MATERIAL SUPPLIED »
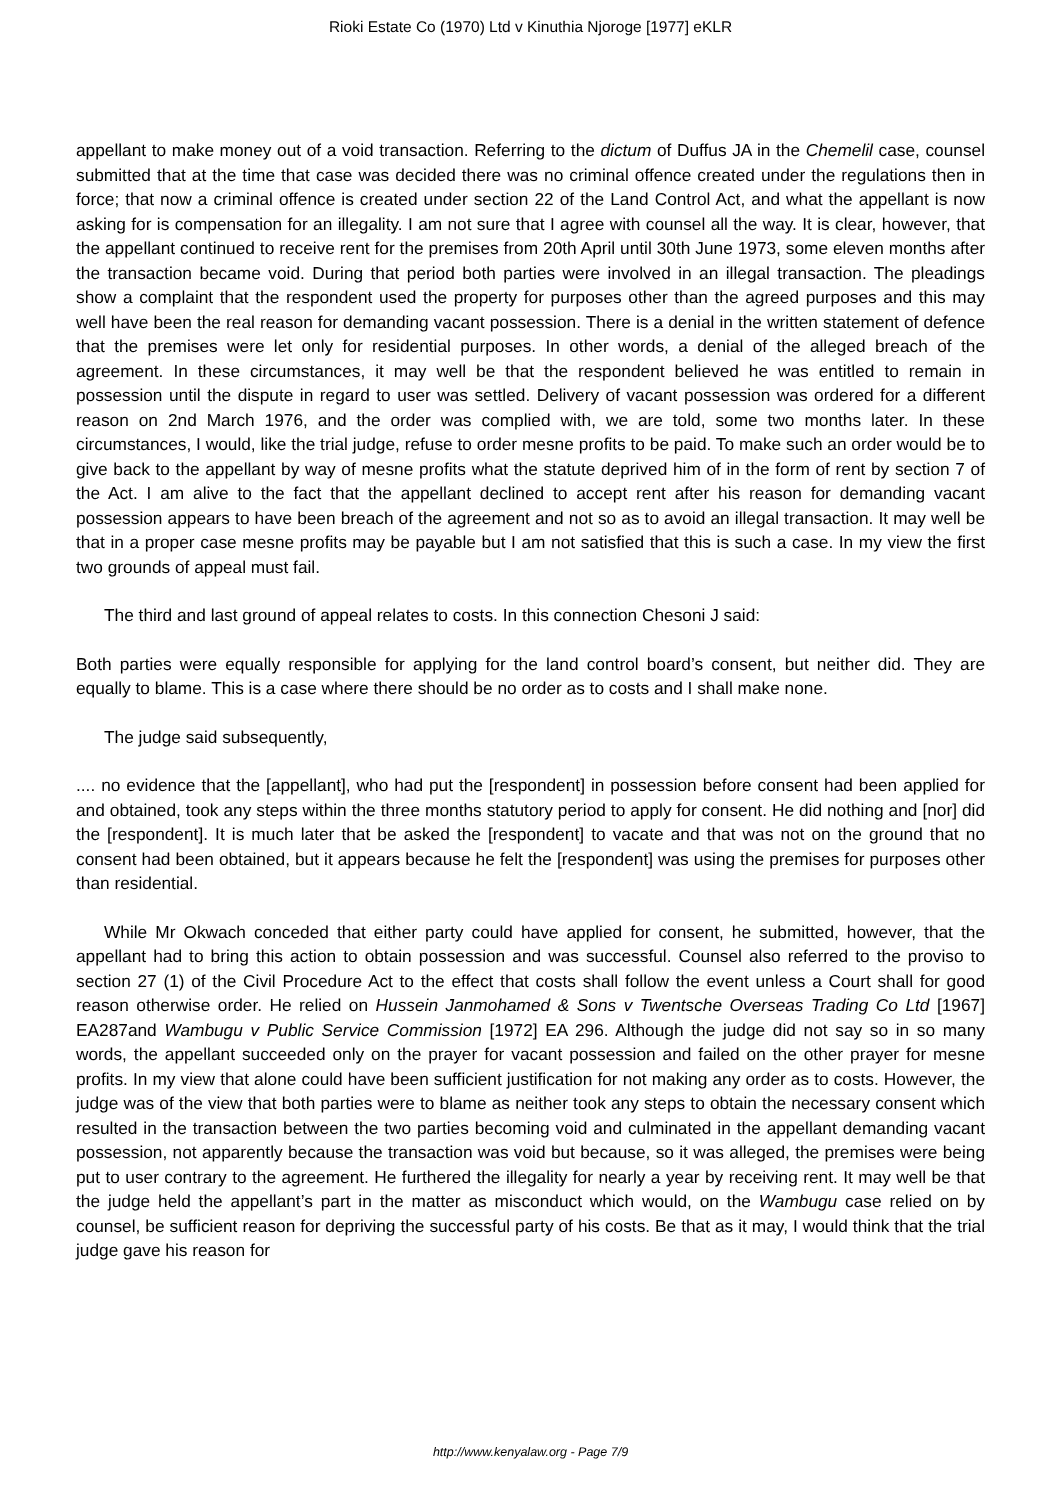Rioki Estate Co (1970) Ltd v Kinuthia Njoroge [1977] eKLR
appellant to make money out of a void transaction. Referring to the dictum of Duffus JA in the Chemelil case, counsel submitted that at the time that case was decided there was no criminal offence created under the regulations then in force; that now a criminal offence is created under section 22 of the Land Control Act, and what the appellant is now asking for is compensation for an illegality. I am not sure that I agree with counsel all the way. It is clear, however, that the appellant continued to receive rent for the premises from 20th April until 30th June 1973, some eleven months after the transaction became void. During that period both parties were involved in an illegal transaction. The pleadings show a complaint that the respondent used the property for purposes other than the agreed purposes and this may well have been the real reason for demanding vacant possession. There is a denial in the written statement of defence that the premises were let only for residential purposes. In other words, a denial of the alleged breach of the agreement. In these circumstances, it may well be that the respondent believed he was entitled to remain in possession until the dispute in regard to user was settled. Delivery of vacant possession was ordered for a different reason on 2nd March 1976, and the order was complied with, we are told, some two months later. In these circumstances, I would, like the trial judge, refuse to order mesne profits to be paid. To make such an order would be to give back to the appellant by way of mesne profits what the statute deprived him of in the form of rent by section 7 of the Act. I am alive to the fact that the appellant declined to accept rent after his reason for demanding vacant possession appears to have been breach of the agreement and not so as to avoid an illegal transaction. It may well be that in a proper case mesne profits may be payable but I am not satisfied that this is such a case. In my view the first two grounds of appeal must fail.
The third and last ground of appeal relates to costs. In this connection Chesoni J said:
Both parties were equally responsible for applying for the land control board’s consent, but neither did. They are equally to blame. This is a case where there should be no order as to costs and I shall make none.
The judge said subsequently,
.... no evidence that the [appellant], who had put the [respondent] in possession before consent had been applied for and obtained, took any steps within the three months statutory period to apply for consent. He did nothing and [nor] did the [respondent]. It is much later that be asked the [respondent] to vacate and that was not on the ground that no consent had been obtained, but it appears because he felt the [respondent] was using the premises for purposes other than residential.
While Mr Okwach conceded that either party could have applied for consent, he submitted, however, that the appellant had to bring this action to obtain possession and was successful. Counsel also referred to the proviso to section 27 (1) of the Civil Procedure Act to the effect that costs shall follow the event unless a Court shall for good reason otherwise order. He relied on Hussein Janmohamed & Sons v Twentsche Overseas Trading Co Ltd [1967] EA287and Wambugu v Public Service Commission [1972] EA 296. Although the judge did not say so in so many words, the appellant succeeded only on the prayer for vacant possession and failed on the other prayer for mesne profits. In my view that alone could have been sufficient justification for not making any order as to costs. However, the judge was of the view that both parties were to blame as neither took any steps to obtain the necessary consent which resulted in the transaction between the two parties becoming void and culminated in the appellant demanding vacant possession, not apparently because the transaction was void but because, so it was alleged, the premises were being put to user contrary to the agreement. He furthered the illegality for nearly a year by receiving rent. It may well be that the judge held the appellant’s part in the matter as misconduct which would, on the Wambugu case relied on by counsel, be sufficient reason for depriving the successful party of his costs. Be that as it may, I would think that the trial judge gave his reason for
http://www.kenyalaw.org - Page 7/9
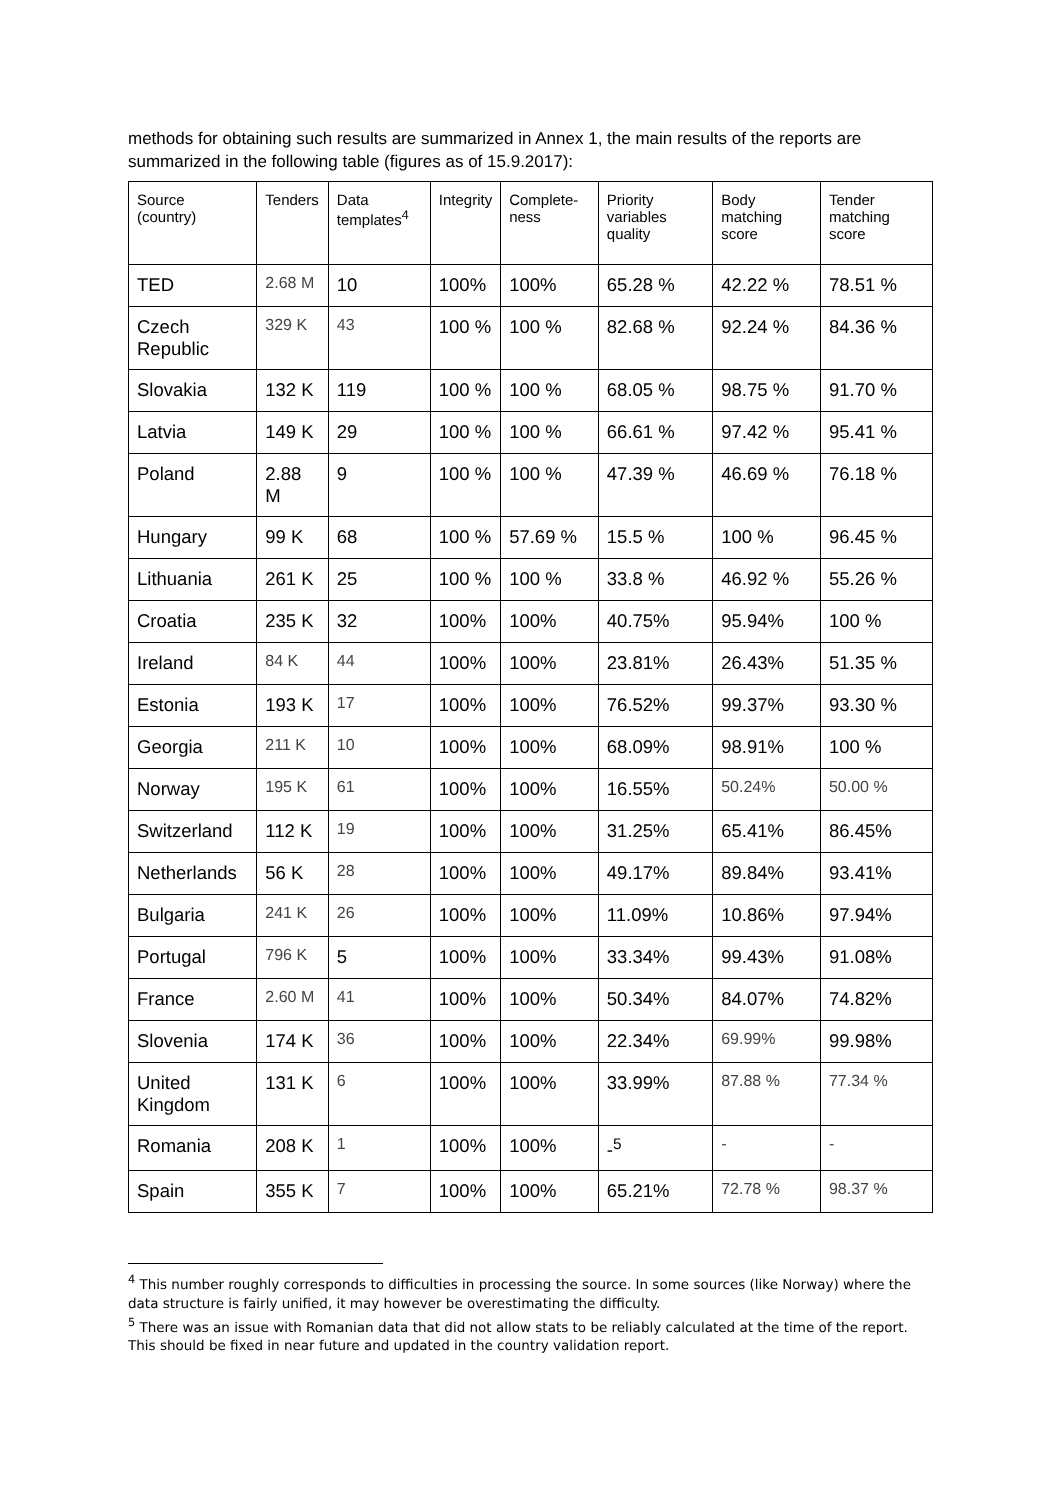methods for obtaining such results are summarized in Annex 1, the main results of the reports are summarized in the following table (figures as of 15.9.2017):
| Source (country) | Tenders | Data templates<sup>4</sup> | Integrity | Complete-ness | Priority variables quality | Body matching score | Tender matching score |
| --- | --- | --- | --- | --- | --- | --- | --- |
| TED | 2.68 M | 10 | 100% | 100% | 65.28 % | 42.22 % | 78.51 % |
| Czech Republic | 329 K | 43 | 100 % | 100 % | 82.68 % | 92.24 % | 84.36 % |
| Slovakia | 132 K | 119 | 100 % | 100 % | 68.05 % | 98.75 % | 91.70 % |
| Latvia | 149 K | 29 | 100 % | 100 % | 66.61 % | 97.42 % | 95.41 % |
| Poland | 2.88 M | 9 | 100 % | 100 % | 47.39 % | 46.69 % | 76.18 % |
| Hungary | 99 K | 68 | 100 % | 57.69 % | 15.5 % | 100 % | 96.45 % |
| Lithuania | 261 K | 25 | 100 % | 100 % | 33.8 % | 46.92 % | 55.26 % |
| Croatia | 235 K | 32 | 100% | 100% | 40.75% | 95.94% | 100 % |
| Ireland | 84 K | 44 | 100% | 100% | 23.81% | 26.43% | 51.35 % |
| Estonia | 193 K | 17 | 100% | 100% | 76.52% | 99.37% | 93.30 % |
| Georgia | 211 K | 10 | 100% | 100% | 68.09% | 98.91% | 100 % |
| Norway | 195 K | 61 | 100% | 100% | 16.55% | 50.24% | 50.00 % |
| Switzerland | 112 K | 19 | 100% | 100% | 31.25% | 65.41% | 86.45% |
| Netherlands | 56 K | 28 | 100% | 100% | 49.17% | 89.84% | 93.41% |
| Bulgaria | 241 K | 26 | 100% | 100% | 11.09% | 10.86% | 97.94% |
| Portugal | 796 K | 5 | 100% | 100% | 33.34% | 99.43% | 91.08% |
| France | 2.60 M | 41 | 100% | 100% | 50.34% | 84.07% | 74.82% |
| Slovenia | 174 K | 36 | 100% | 100% | 22.34% | 69.99% | 99.98% |
| United Kingdom | 131 K | 6 | 100% | 100% | 33.99% | 87.88 % | 77.34 % |
| Romania | 208 K | 1 | 100% | 100% | -<sup>5</sup> | - | - |
| Spain | 355 K | 7 | 100% | 100% | 65.21% | 72.78 % | 98.37 % |
<sup>4</sup> This number roughly corresponds to difficulties in processing the source. In some sources (like Norway) where the data structure is fairly unified, it may however be overestimating the difficulty.
<sup>5</sup> There was an issue with Romanian data that did not allow stats to be reliably calculated at the time of the report. This should be fixed in near future and updated in the country validation report.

DIRECTIONS FOR THIS TASK » Copy the lines above exactly, beginning at the line that has "65.41% | 86.45% |" and stopping after the line that has "10.86% | 97.94% |", and omit the rest.

FINISHED TASK »
| Switzerland | 112 K | 19 | 100% | 100% | 31.25% | 65.41% | 86.45% |
| Netherlands | 56 K | 28 | 100% | 100% | 49.17% | 89.84% | 93.41% |
| Bulgaria | 241 K | 26 | 100% | 100% | 11.09% | 10.86% | 97.94% |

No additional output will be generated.